Collected data
/---

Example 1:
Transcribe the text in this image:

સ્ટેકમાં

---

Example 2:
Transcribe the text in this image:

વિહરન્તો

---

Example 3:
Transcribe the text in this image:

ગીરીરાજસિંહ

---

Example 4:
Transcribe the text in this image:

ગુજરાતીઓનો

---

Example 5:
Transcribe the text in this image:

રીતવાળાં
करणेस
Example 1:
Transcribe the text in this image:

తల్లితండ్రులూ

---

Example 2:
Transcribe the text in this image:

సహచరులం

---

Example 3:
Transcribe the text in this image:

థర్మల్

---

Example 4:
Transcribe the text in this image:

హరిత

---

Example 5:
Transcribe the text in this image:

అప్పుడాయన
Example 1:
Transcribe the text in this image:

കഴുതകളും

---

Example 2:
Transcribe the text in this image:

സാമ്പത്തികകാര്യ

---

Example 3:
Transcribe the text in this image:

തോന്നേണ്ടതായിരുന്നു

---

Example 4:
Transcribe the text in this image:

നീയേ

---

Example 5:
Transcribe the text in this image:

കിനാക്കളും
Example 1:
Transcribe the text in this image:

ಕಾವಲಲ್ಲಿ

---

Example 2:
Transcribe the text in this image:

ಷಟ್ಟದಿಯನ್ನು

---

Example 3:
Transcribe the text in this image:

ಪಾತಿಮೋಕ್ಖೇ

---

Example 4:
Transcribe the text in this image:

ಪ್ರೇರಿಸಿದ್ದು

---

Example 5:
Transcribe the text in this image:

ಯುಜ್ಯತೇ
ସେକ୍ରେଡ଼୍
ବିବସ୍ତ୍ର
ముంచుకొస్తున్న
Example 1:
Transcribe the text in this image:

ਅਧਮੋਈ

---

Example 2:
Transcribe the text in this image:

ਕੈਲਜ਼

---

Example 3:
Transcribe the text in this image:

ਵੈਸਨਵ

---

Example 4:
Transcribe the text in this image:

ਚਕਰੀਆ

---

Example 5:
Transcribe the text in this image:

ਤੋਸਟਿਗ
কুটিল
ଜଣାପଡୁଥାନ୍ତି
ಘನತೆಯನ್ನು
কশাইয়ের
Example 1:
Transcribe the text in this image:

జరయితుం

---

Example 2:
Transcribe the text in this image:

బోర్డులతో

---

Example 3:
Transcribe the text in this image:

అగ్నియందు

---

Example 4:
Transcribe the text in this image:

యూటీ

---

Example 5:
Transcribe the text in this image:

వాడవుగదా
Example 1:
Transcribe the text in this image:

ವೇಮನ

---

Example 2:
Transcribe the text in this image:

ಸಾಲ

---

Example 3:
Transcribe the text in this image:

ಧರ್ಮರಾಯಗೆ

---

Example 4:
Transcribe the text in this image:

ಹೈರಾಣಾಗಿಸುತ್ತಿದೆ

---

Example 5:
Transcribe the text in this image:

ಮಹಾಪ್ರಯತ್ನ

\---

EXERCISE INSTRUCTIONS
Output all of the data again. Match it exactly.

SOLUTION TO THE EXERCISE
Example 1:
Transcribe the text in this image:

સ્ટેકમાં

---

Example 2:
Transcribe the text in this image:

વિહરન્તો

---

Example 3:
Transcribe the text in this image:

ગીરીરાજસિંહ

---

Example 4:
Transcribe the text in this image:

ગુજરાતીઓનો

---

Example 5:
Transcribe the text in this image:

રીતવાળાં
करणेस
Example 1:
Transcribe the text in this image:

తల్లితండ్రులూ

---

Example 2:
Transcribe the text in this image:

సహచరులం

---

Example 3:
Transcribe the text in this image:

థర్మల్

---

Example 4:
Transcribe the text in this image:

హరిత

---

Example 5:
Transcribe the text in this image:

అప్పుడాయన
Example 1:
Transcribe the text in this image:

കഴുതകളും

---

Example 2:
Transcribe the text in this image:

സാമ്പത്തികകാര്യ

---

Example 3:
Transcribe the text in this image:

തോന്നേണ്ടതായിരുന്നു

---

Example 4:
Transcribe the text in this image:

നീയേ

---

Example 5:
Transcribe the text in this image:

കിനാക്കളും
Example 1:
Transcribe the text in this image:

ಕಾವಲಲ್ಲಿ

---

Example 2:
Transcribe the text in this image:

ಷಟ್ಟದಿಯನ್ನು

---

Example 3:
Transcribe the text in this image:

ಪಾತಿಮೋಕ್ಖೇ

---

Example 4:
Transcribe the text in this image:

ಪ್ರೇರಿಸಿದ್ದು

---

Example 5:
Transcribe the text in this image:

ಯುಜ್ಯತೇ
ସେକ୍ରେଡ଼୍
ବିବସ୍ତ୍ର
ముంచుకొస్తున్న
Example 1:
Transcribe the text in this image:

ਅਧਮੋਈ

---

Example 2:
Transcribe the text in this image:

ਕੈਲਜ਼

---

Example 3:
Transcribe the text in this image:

ਵੈਸਨਵ

---

Example 4:
Transcribe the text in this image:

ਚਕਰੀਆ

---

Example 5:
Transcribe the text in this image:

ਤੋਸਟਿਗ
কুটিল
ଜଣାପଡୁଥାନ୍ତି
ಘನತೆಯನ್ನು
কশাইয়ের
Example 1:
Transcribe the text in this image:

జరయితుం

---

Example 2:
Transcribe the text in this image:

బోర్డులతో

---

Example 3:
Transcribe the text in this image:

అగ్నియందు

---

Example 4:
Transcribe the text in this image:

యూటీ

---

Example 5:
Transcribe the text in this image:

వాడవుగదా
Example 1:
Transcribe the text in this image:

ವೇಮನ

---

Example 2:
Transcribe the text in this image:

ಸಾಲ

---

Example 3:
Transcribe the text in this image:

ಧರ್ಮರಾಯಗೆ

---

Example 4:
Transcribe the text in this image:

ಹೈರಾಣಾಗಿಸುತ್ತಿದೆ

---

Example 5:
Transcribe the text in this image:

ಮಹಾಪ್ರಯತ್ನ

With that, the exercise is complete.